Why We Could Lose the War on COVID-19

by on July 14, 2020 · 0 comments

in Health

By Richard Riehl

The day after the World Health Organization declared the spread of the virus a pandemic, President Trump addressed the nation from the Oval Office.

“We’re all in this together,” he promised. “We must put politics aside. We must stop the partisanship and unify together as one nation and one family. Acting with compassion and love, we will heal the sick, care for those in need, and emerge from this challenge stronger and more unified than ever before.”

A week later, in his COVID 19 press briefing Trump declared, “I’m a wartime president. That’s what we’re fighting. It’s the invisible enemy. That’s the toughest enemy, the invisible enemy. And we’re going to defeat the invisible enemy.”

By July 3, when the number of cases in the U.S. had skyrocketed to 2,752,704. Trump barely mentioned the invisible enemy in his speech at Mount Rushmore.

“The violent mayhem we have seen in the streets of cities that are run by liberal Democrats is the predictable result of years of extreme indoctrination and bias in education. Our children are taught in school to hate their own country, and to believe that the men and women who built it were not heroes, but villains.”

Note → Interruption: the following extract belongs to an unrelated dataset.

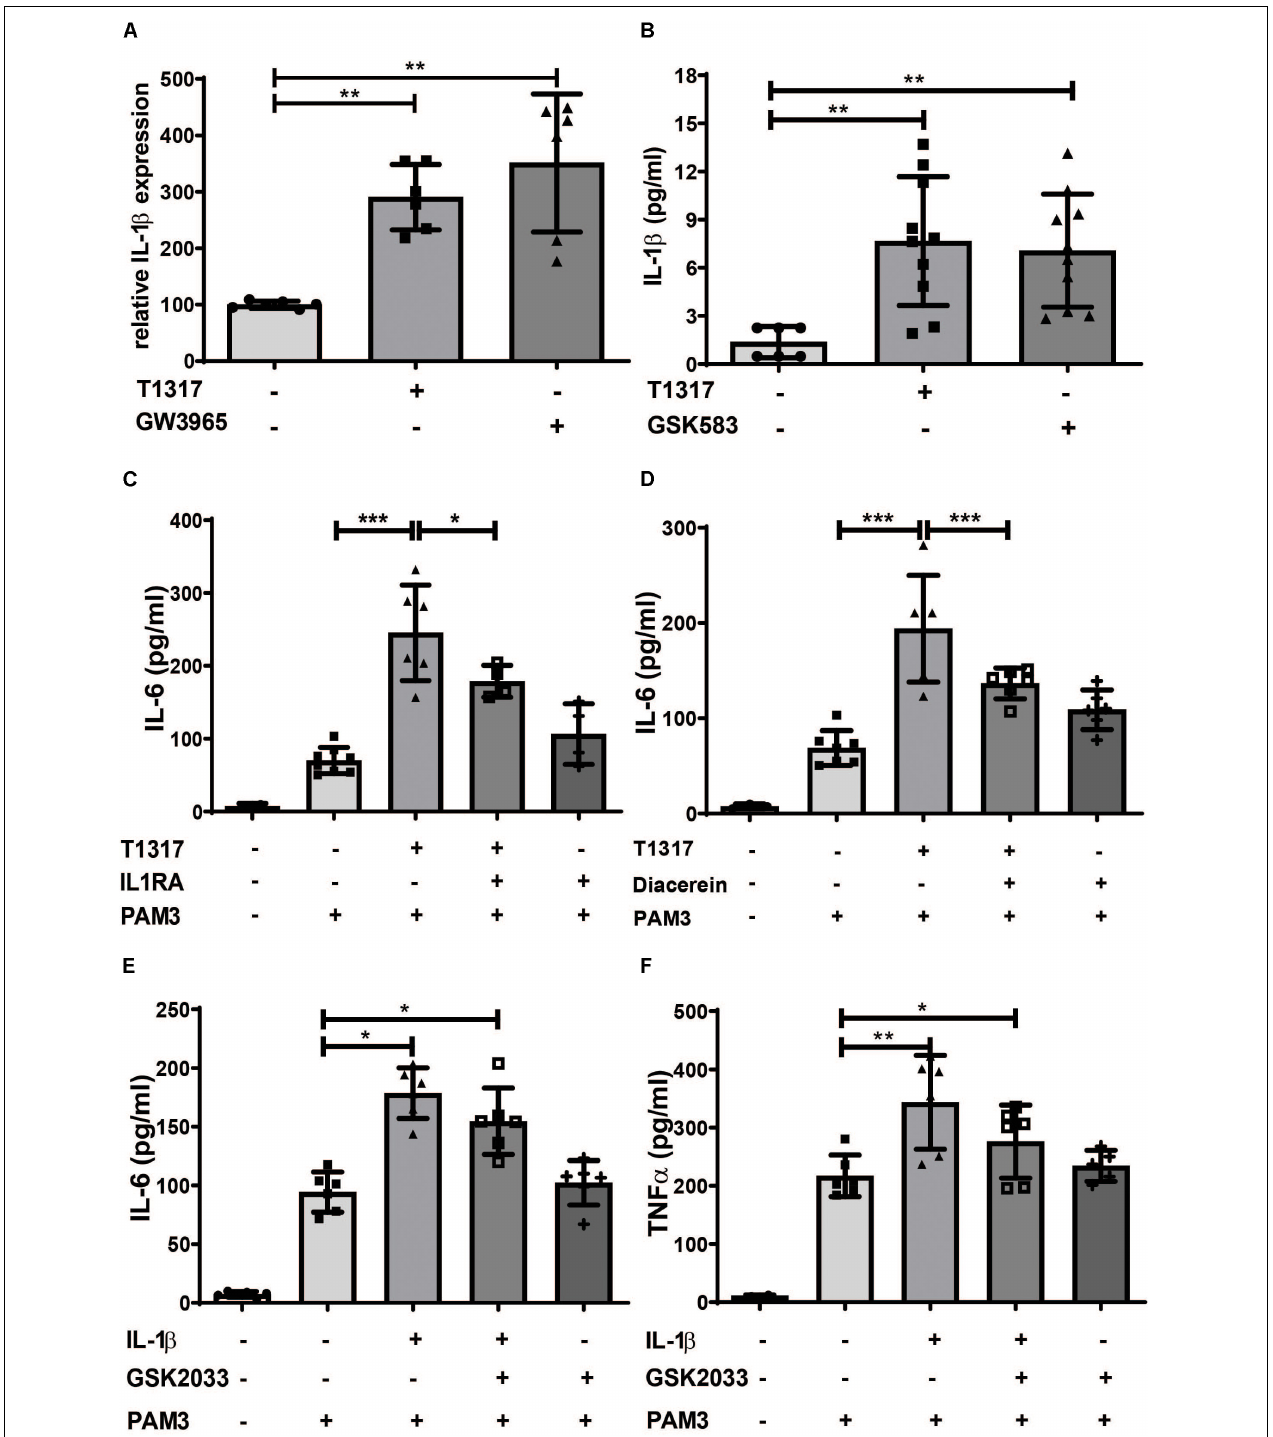
FIGURE 6 | LXR priming is dependent on IL-1 β . Monocytes were treated as indicated with 2 µ M T1317 (LXR agonist), 10 µ M GW3965 (LXR agonist), 5 µ M GSK2033 (LXR antagonist), 1 µ M Diacerein, 10 ng/ml IL-1 β , 200 ng/ml IL1RA (IL-1 receptor antagonist) or vehicle for 24 h. (A) mRNA levels of IL-1 β , were analyzed by real-time qPCR. (B) 24 h after priming medium was changed and after 24 h resting time supernatant was collected and the level of IL-1 β was measured using ELISA. (C–F) cells were kept for 5 days in complete medium and restimulated with 5 µ g/ml Pam3cys for 24 h. IL-6 (C–E) and TNF α (F) were measured in the supernatant. Graphs represent mean values ± SD of six individuals in three different experiments. * P < 0.05, ** P < 0.01 and *** P < 0.001.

His vow to lead a unified nation in fighting a war with an invisible enemy had vanished, resulting in aiding and abetting that enemy by refusing to practice and promote the only weapons that can stop it: the use of face coverings, social distancing, and avoiding large gatherings. He continues to hold huge campaign rallies, while demanding that states and schools reopen, regardless of the spread of the infection in their locations.

Trump believes the way to fight the invisible enemy is to show no fear, by going go on the attack in the way wars have always been fought. Attend huge campaign rallies to show your support for the president, go to the beach with friends to show you refuse to be held captive in your home.

This invisible enemy welcomes those who confront it by showing no fear. It needs hosts to survive. Until its intended victims understand that, the virus will win.